--- YOUR ASSIGNMENT ---
Restate the lines exactly, starting at the line that contains "index dip: (330, 242)" and finishing with the final line of the records.

··· EXERCISE MATERIALS

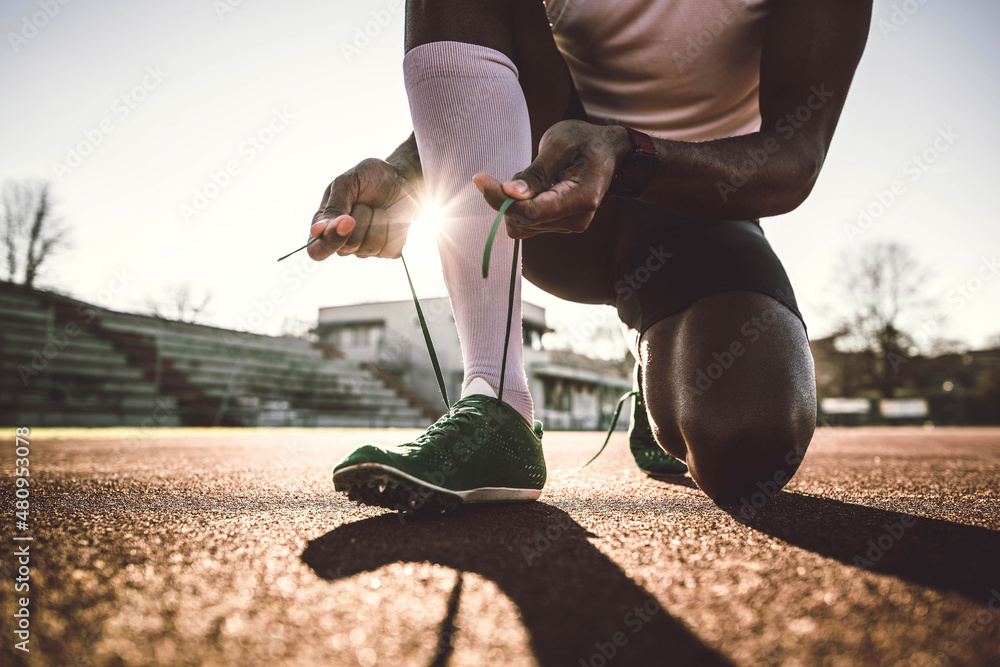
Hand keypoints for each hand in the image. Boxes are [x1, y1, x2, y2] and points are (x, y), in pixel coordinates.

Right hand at [308, 158, 417, 259]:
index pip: (317, 251)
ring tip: (378, 209)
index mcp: (325, 225)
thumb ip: (333, 207)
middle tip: (366, 203)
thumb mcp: (346, 183)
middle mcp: (342, 241)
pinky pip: (390, 249)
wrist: (398, 177)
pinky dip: (394, 230)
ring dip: (379, 222)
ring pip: (370, 246)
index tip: (348, 221)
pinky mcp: (386, 250)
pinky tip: (392, 219)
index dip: (330, 242)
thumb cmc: (368, 178)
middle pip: (348, 246)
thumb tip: (317, 232)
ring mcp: (364, 248)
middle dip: (362, 219)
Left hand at [473, 120, 630, 238]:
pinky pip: (528, 223)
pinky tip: (536, 188)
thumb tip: (510, 192)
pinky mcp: (559, 225)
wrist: (608, 151)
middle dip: (508, 197)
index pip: (532, 212)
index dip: (501, 200)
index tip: (481, 179)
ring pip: (523, 224)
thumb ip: (535, 172)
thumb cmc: (585, 141)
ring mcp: (568, 225)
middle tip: (519, 170)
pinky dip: (522, 206)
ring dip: (516, 201)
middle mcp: (575, 219)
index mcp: (581, 198)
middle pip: (524, 220)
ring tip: (537, 176)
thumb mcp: (559, 144)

······

--- EXERCISE ANSWER ---
index dip: (330, 242)
thumb cmc: (368, 178)
middle pip: (348, 246)
thumb tip: (317, 232)
ring mcp: (364, 248)
middle dip: (362, 219)
Left hand at [473, 120, 630, 238]:
pinky pip: (528, 223)
pinky tip: (536, 188)
thumb tip: (510, 192)
pinky mcp: (559, 225)
wrist: (608, 151)
middle dip: (508, 197)
index pip: (532, 212)
index dip: (501, 200)
index tip: (481, 179)
ring pip: (523, 224)
thumb ip: (535, 172)
thumb cmc: (585, 141)
ring mcp: (568, 225)
middle tip: (519, 170)
pinky dip: (522, 206)
ring dip: (516, 201)
middle mcp: (575, 219)
index mcp: (581, 198)
middle pip: (524, 220)
ring tip: (537, 176)
thumb mcp: (559, 144)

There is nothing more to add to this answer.